● Data entries
════
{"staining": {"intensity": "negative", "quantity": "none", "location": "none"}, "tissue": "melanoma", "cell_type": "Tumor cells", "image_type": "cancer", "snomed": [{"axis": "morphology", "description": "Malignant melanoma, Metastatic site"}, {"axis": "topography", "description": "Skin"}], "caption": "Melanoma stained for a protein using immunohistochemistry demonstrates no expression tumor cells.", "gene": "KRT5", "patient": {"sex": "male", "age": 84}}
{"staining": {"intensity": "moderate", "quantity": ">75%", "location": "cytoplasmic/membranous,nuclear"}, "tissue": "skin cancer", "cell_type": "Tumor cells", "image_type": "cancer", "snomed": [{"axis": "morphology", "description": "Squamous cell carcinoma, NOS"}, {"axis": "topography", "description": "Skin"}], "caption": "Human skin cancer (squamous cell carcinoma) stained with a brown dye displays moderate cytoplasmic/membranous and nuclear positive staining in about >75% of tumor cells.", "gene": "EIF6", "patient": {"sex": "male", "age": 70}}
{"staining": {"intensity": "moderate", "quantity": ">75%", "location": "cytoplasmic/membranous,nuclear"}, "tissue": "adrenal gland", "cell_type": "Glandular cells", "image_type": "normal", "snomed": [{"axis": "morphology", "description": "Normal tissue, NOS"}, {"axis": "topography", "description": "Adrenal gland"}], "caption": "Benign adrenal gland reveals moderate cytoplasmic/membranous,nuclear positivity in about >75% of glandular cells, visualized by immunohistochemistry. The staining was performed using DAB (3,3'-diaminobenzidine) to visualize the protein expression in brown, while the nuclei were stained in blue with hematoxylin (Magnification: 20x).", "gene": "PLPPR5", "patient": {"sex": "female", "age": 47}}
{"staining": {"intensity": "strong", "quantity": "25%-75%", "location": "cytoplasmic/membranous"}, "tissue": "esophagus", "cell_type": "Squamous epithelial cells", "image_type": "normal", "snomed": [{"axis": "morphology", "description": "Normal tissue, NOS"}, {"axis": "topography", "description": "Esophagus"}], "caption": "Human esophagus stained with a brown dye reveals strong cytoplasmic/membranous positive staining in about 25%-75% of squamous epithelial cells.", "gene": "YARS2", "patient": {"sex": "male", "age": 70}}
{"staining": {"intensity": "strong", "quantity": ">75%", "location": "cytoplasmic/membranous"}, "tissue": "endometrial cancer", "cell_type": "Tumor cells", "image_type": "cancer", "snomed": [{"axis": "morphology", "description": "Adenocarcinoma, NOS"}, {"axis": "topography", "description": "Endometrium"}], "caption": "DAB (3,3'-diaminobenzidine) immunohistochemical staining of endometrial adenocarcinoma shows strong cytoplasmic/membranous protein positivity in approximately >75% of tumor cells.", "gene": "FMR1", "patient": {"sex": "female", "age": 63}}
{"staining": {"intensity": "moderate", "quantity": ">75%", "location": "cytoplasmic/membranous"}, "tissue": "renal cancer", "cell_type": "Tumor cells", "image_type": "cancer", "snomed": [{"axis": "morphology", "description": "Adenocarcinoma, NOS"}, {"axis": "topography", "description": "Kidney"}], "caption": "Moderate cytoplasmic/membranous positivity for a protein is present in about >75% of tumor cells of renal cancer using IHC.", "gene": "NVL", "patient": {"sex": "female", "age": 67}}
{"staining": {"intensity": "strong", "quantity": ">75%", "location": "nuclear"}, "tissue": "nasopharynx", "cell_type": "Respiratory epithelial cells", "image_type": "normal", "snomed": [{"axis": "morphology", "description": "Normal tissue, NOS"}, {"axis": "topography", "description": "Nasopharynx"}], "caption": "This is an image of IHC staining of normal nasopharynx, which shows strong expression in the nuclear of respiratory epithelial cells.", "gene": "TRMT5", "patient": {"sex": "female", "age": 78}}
════
● Description of the task
Print the lines above from the one with "adrenal gland reveals" through the one with "esophagus stained with", both included, exactly as written and nothing more.

● Task output
{"staining": {"intensity": "moderate", "quantity": ">75%", "location": "cytoplasmic/membranous,nuclear"}, "tissue": "adrenal gland", "cell_type": "Glandular cells", "image_type": "normal", "snomed": [{"axis": "morphology", "description": "Normal tissue, NOS"}, {"axis": "topography", "description": "Adrenal gland"}], "caption": "Benign adrenal gland reveals moderate cytoplasmic/membranous,nuclear positivity in about >75% of glandular cells, visualized by immunohistochemistry. The staining was performed using DAB (3,3'-diaminobenzidine) to visualize the protein expression in brown, while the nuclei were stained in blue with hematoxylin (Magnification: 20x).", "gene": "PLPPR5", "patient": {"sex": "female", "age": 47}}
{"staining": {"intensity": "strong", "quantity": "25%-75%", "location": "cytoplasmic/membranous"}, "tissue": "esophagus", "cell_type": "Squamous epithelial cells", "image_type": "normal", "snomed": [{"axis": "morphology", "description": "Normal tissue, NOS"}, {"axis": "topography", "description": "Esophagus"}], "caption": "Human esophagus stained with a brown dye reveals strong cytoplasmic/membranous positive staining in about 25%-75% of squamous epithelial cells.", "gene": "YARS2", "patient": {"sex": "male", "age": 70}}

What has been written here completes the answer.